Another area where AI and machine learning are significantly applied is the discovery of new drugs. It’s no wonder that the authors of the groundbreaking AlphaFold 2 model, Demis Hassabis and John Jumper, received the Nobel Prize in Chemistry in 2024 – their work showed how to connect biology, chemistry, and physics with artificial intelligence. AlphaFold 2 can very quickly and accurately predict the three-dimensional structure of proteins from amino acid sequences, which could significantly shorten and perhaps even reduce the cost of developing and testing new drugs.

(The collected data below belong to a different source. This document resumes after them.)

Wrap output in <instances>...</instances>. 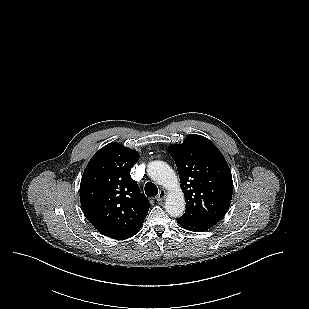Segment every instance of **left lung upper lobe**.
<instances>
[{
  "instance_id": "obj_1",
  "label": "left lung upper lobe",
  "mask_w": 309,
  "mask_h": 309,
  "mask_svg": "<svg viewBox=\"0 0 309 309\" xmlns=\"http://www.w3.org/2000/svg\"><path fill=\"white\" fill-rule=\"evenodd\" d=\"M185 195L183 216L214 226L229 209L233 181L219 149L207 138L191 134L169 147Z\"/></svg>"
}]
</instances>
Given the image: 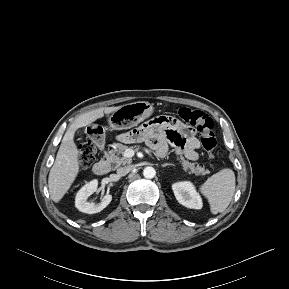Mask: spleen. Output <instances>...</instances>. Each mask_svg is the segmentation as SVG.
I'll return each instance as SVG.
<instances>
[{"mask_svg":"<svg viewBox=\"0 0 289 289\" xmlns=\"http://www.w3.org/2000/svg\"><path fill=\"white\" fill-rule=\"evenodd\" d=\"M235 182L233 170L224 168L200 186V192L207 198L212 214L221 213L228 207L235 192Z\"/></svg>","mask_w":289,"mask_h":289,"instance_id":"spleen-1","label":"spleen"}]
</instances>
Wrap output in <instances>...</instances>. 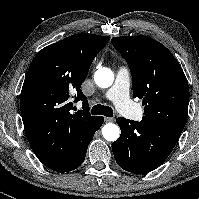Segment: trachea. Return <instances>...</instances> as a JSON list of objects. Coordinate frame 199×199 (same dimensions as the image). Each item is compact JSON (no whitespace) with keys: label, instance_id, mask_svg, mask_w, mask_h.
<instances>
[{"label":"trachea","instance_id":"3493384b","mask_svg":"<svg viewBox=\"0 0 199 199\" xmlns=\"http://www.w3.org/2000/svg\"><path fill=\"white\" fill-rule=\"evenodd\" d=\"M92 115H104L106 117H113V110L109 106H104L101 104L95 105L91 109Z\"/></svg>","mask_w":199,"mask_h":199}]
</instances>
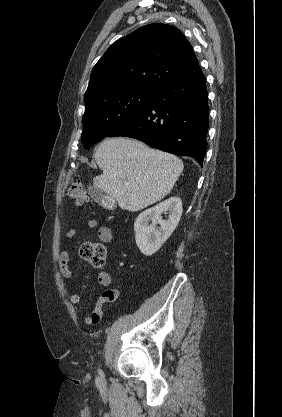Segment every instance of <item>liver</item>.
Wrapping results in <instances>:
<instances>
[{
	"label": "liver",
	"mask_w": 282,
	"mask_h": 417,
	"mask_svg": "<svg viewBox=\"0 0 282 417\" xmlns=\"http://www.w3.org/2000/svg\"><path fill=\"white\" fill-rule=\"evenodd\" d=\"M95 160L103 172L94 176V186L114 196L123 211H141L164 198L184 168L178 156L128 136L102 140Z\"/></svg>",
	"instance_id": "obj_1"
}]
</instances>
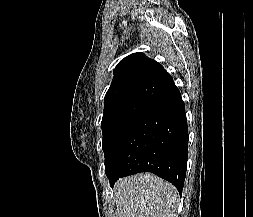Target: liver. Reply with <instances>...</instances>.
I'll use <instances>...</instances> for the list:
<instances>
[{
  "label": "liver",
  "instance_id": "1",
  "mask_svg": "<svg viewBox=\"0 0 253 217\" xmlns=\"http://www.w3.org/2000/svg\"><path fill=\"white\" fill-rule=\"evenodd\" d=\"M177 189L152 173L122 178L114 186L117 217H174Z\"/></svg>",
  "mask_w": 253,
  "mask_h": 217
}]
</instances>
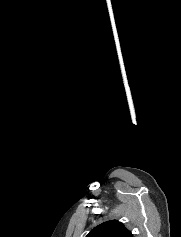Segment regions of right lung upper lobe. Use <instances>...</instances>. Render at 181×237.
Listing matches in <instances>:
<instances>
[{
  "label": "right lung upper lobe",
  "mask_w": 181,
  "mask_h": 237,
  "mask_svg": "<svg viewBox=\"0 0 181 237\" xmlns=\"http://www.w3.org/2000/svg\"><path fill=\"white\" fill-rule=\"evenodd\" d=\"M86 237H133L122 223L112 220L95 227Z\"/></svg>",
  "instance_id": "1"
}]
</instances>
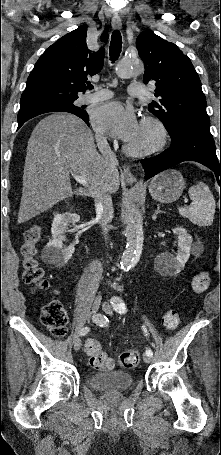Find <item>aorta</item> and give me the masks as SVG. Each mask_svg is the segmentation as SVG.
<instances>
[{"label":"aorta","mask_w":221,"mask_h":455,"mask_svg":"<svg viewBox=\"0 0 221 455\" xmlns=\"http://www.w3.org/2000/svg\"><path fill=\"white\" fill-rule=\"evenodd\" d=\"M143 71V63L137 58L125 57L117 66V75L122 79L139 75ZM125 222L126 249L120 265L123 270H128L139 261L144 241L142 214L134 202H130L126 208Z\"/></svg>","instance_id":"1"}]
</instances>
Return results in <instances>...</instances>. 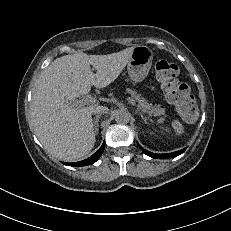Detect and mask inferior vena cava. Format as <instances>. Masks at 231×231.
Returning a JSON list of instances; mask_svg holds the SVG:
<instances>
[{"mask_svg": "<svg viewBox=\"0 0 231 231\" xmlns=\"http://www.w3.org/2000/svg\"><path fill=\"white\" fill-rule=\"evenodd\" d=\"M107 112H108V108H106L104 106H99L93 110V114H103V113H107Z\"/></svg>", "mask_w": 231, "mask_h": 231, "instance_id": "obj_1", "label": "inferior vena cava"}]
</instances>
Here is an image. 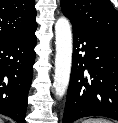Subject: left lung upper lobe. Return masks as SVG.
Returning a JSON list of instances; mask_svg holds the SVG:
<instances>
[{
    "label": "left lung upper lobe",
    "mask_w": 118,
    "mask_h": 123,
    "mask_svg": "<svg viewBox=\"0 0 118 123\" xmlns=\"http://www.w3.org/2000/svg\"><path fill=\"white\" fill-rule=\"evenodd\" d=\"M73 28L118 40V13L109 0H61Z\"/></svg>",
    "instance_id": "5c2ea615"
}]
</instances>
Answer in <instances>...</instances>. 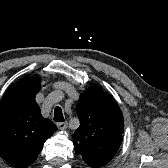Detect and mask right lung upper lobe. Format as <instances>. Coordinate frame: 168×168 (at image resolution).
I'll return each mask as SVG.
<instances>
[{"instance_id": "1", "label": "right lung upper lobe", "mask_w": 168, "mask_h": 168, "mask_svg": "<svg viewBox=\"0 0 168 168\" xmlns=\"http://www.w3.org/2000/svg\"><path fill=\"white\" fill-rule=\"evenodd\" d=\"M40 80L26 77L12 84L0 102V155L15 168H27L57 127L41 115L35 96Z\"/></svg>"}]
</instances>
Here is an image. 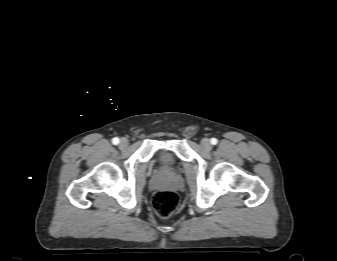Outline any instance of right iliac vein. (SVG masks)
I'll list each match as a JSON object with an SVG mask.
<instances>
[{
	"label": "right iliac vein",
	"mask_w": 337,
	"mask_h": 261,
	"mask_svg": "<svg viewBox=\"0 0 337 261\" xmlns=\"http://www.w3.org/2000/svg\"><path fill=\"white\" fill-rule=\"evenodd\" d=\"M128 144H129L128 140L126 138H122L120 140L119 147L121 149H124V148H126L128 146Z\"/></svg>",
	"instance_id": "right-iliac-vein-1"
}]
</instances>
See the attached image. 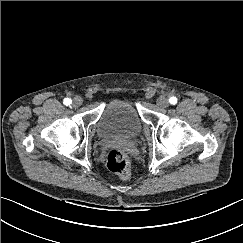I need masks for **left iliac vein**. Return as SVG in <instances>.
<instances>
[{
  "instance_id": "4c4485c4",
  "label": "left iliac vein",
  "mask_w": 243,
  "mask_h": 243,
  "mask_svg": "<svg viewBox=\"0 0 243 243\" xmlns=\"http://www.w3.org/2000/svg\"><path fill=\"white\" fill-rule=\"evenodd\" d=\"M157 105L160 108H167L169 106L168 99L164 96L159 97L158 100H157Z\"/></svg>"
}]
</instances>
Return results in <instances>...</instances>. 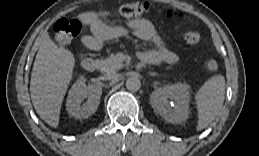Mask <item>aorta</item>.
<instances>
[{"mask_svg": "<svg viewBox=\"0 0 259 156\" xmlns=\"http://www.w3.org/2000/svg\"><path fill=\"white\" fill-rule=\"evenodd\" d=\"M141 87V81L137 77H130L126 80V88L129 91L136 92Z\"/></svg>", "mask_w": 259, "mask_h": 156, "instance_id": "aorta-1", "label": "aorta"}]
</instances>
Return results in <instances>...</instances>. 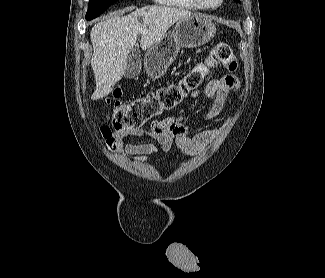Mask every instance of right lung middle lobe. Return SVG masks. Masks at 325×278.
I'll return each instance as SVG.
<instances>
[{"label": "right lung middle lobe", "instance_id": "right-lung-middle-lobe-1", "mask_svg": "<svg viewBox=\"0 0 325 278\" xmlns=\"http://www.w3.org/2000/svg\"><path fill=\"white\" fill-rule=\"evenodd\" d=\"M118 0H90L86 19L92 20L103 13L111 4Z\"/></svg>", "mask_w": 325, "mask_h": 278}]
</instances>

AI can significantly help with identifying biomarkers that influence treatment response in oncology. For each patient, there is a huge number of variables that affect the final treatment outcome. It’s estimated that half of oncology patients will encounter some type of immunotherapy during treatment. The body’s response is influenced by many factors – the patient’s emotional state, depression, treatment timing, or the presence of immune cells in the tumor. The composition of the microbiome, patient’s BMI, nutrition, and amount of fiber in the diet also play a role. Therefore, it’s not entirely simple to estimate which factors are key in treatment. AI could identify certain patterns in patients that we don’t currently see or register.